Another thing: make everybody swear they won’t mention Baylor, McCallie or GPS. We’ve got some puffed chests who think that’s good for business when, in fact, it’s just the opposite. Trust me, a mega company wants to know where all of the rank-and-file’s kids are going to school and the great majority can’t afford $20-grand a year so please don’t mention the preppies.

Instead, we’ll have to build a new high school like Signal Mountain’s, but, hey, we’ve got time because they have to build the plant, right? As long as the architects and builders don’t squabble and we can get around the “No Child Left Behind” fiasco we can get it done.
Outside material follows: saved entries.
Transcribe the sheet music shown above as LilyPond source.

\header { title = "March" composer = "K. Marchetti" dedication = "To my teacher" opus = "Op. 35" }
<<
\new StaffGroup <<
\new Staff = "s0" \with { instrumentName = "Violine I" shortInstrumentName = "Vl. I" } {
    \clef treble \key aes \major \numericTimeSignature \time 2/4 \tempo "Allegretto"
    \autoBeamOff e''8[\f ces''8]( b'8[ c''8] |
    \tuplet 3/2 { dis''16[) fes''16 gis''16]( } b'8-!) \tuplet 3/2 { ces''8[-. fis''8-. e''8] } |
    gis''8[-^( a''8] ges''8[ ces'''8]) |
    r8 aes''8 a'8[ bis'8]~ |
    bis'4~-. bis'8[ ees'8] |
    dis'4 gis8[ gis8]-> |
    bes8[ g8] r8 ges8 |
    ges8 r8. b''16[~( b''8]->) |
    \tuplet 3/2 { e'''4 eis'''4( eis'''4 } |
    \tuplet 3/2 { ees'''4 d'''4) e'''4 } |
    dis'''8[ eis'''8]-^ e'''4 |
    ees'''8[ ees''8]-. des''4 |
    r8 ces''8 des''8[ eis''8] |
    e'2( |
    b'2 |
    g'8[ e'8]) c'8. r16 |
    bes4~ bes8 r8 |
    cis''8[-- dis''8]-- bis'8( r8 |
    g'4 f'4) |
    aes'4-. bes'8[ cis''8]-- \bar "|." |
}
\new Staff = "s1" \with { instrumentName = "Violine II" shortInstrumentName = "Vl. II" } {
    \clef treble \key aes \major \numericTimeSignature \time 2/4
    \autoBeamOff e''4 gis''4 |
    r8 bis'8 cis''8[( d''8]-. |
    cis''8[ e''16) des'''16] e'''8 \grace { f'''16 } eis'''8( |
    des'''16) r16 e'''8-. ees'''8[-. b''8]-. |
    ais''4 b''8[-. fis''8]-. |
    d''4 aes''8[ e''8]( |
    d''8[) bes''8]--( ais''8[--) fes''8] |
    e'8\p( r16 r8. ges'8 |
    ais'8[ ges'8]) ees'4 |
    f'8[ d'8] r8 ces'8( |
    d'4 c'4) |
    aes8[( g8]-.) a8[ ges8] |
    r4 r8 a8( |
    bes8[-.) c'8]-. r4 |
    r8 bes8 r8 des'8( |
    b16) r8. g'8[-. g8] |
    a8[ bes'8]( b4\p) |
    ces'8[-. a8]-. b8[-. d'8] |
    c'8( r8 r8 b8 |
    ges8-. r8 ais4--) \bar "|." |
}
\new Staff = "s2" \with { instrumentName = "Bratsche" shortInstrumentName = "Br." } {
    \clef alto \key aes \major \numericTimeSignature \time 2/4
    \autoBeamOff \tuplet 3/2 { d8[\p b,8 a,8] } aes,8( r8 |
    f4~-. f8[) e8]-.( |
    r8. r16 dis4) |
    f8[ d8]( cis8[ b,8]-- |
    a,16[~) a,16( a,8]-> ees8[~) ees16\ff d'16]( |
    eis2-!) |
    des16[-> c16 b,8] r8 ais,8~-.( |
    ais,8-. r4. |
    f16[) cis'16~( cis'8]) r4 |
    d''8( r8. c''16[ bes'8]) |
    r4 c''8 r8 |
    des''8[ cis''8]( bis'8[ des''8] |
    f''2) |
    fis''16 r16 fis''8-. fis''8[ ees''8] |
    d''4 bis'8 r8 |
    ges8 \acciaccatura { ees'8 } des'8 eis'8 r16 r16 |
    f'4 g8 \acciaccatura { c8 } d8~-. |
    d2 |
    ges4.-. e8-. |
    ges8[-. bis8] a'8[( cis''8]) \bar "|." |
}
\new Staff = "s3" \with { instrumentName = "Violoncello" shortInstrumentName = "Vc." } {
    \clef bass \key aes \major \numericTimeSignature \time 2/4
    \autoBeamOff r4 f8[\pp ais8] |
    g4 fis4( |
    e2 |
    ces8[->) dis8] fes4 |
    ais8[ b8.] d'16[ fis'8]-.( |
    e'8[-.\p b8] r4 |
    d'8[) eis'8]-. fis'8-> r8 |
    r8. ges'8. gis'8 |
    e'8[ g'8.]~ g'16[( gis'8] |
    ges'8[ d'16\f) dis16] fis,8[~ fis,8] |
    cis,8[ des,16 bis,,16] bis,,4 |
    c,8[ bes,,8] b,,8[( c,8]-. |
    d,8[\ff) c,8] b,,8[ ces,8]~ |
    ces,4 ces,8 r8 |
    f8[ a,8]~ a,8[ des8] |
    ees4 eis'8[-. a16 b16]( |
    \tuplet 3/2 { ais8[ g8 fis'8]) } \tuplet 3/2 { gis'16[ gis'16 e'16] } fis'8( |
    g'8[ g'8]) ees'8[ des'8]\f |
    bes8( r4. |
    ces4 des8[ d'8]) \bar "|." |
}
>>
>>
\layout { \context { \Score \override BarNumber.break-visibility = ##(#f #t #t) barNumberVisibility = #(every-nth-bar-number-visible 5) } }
The way I figure it is that a couple of new schools are the easiest way to dilute the Hixson and Tyner horrors that are too nearby. It might well be we should also exempt it from the school board’s control because that’s turned out to be worse than fire ants. On a positive note, we could call the sports teams the "Bugs," which is not only kind of catchy but also a headline writer's dream.

In the end we’ll have to throw in a concession that the Hamilton County Department of Education will also be off-limits, but the trade-off is the system has some absolutely brilliant teachers who are as fed up with the leadership as the rest of us. But this way the VW school can pick and choose an all-star faculty. Still, I believe we can do it.

You see, if we bait the hook with the land and then throw in a new high-school building that will be only for employees’ kids, the VW people will even have a hand in running the school and, when some errant child pulls a girl’s top down or blows up a garbage can, the kid’s expelled, the daddy’s fired and – presto – case closed.

I’ve got the whole thing figured out, but it hinges on some smooth talkers, some sharp salesmen and a plan that will rival the Normandy Invasion, but, for God’s sake, let’s not talk about World War II ... and don't dare mention the TNT plant because that's also a little dicey.

So, if we eliminate a lot of our own foils real early – prune our own tree so to speak – we’ll all win so let’s cast the bait with the land, all of it, for only a dollar. Give them the land, schools they can govern, and whatever else it takes to do the deal.

And I’m so thirsty for some action I would give VW a buck if they’d buy it.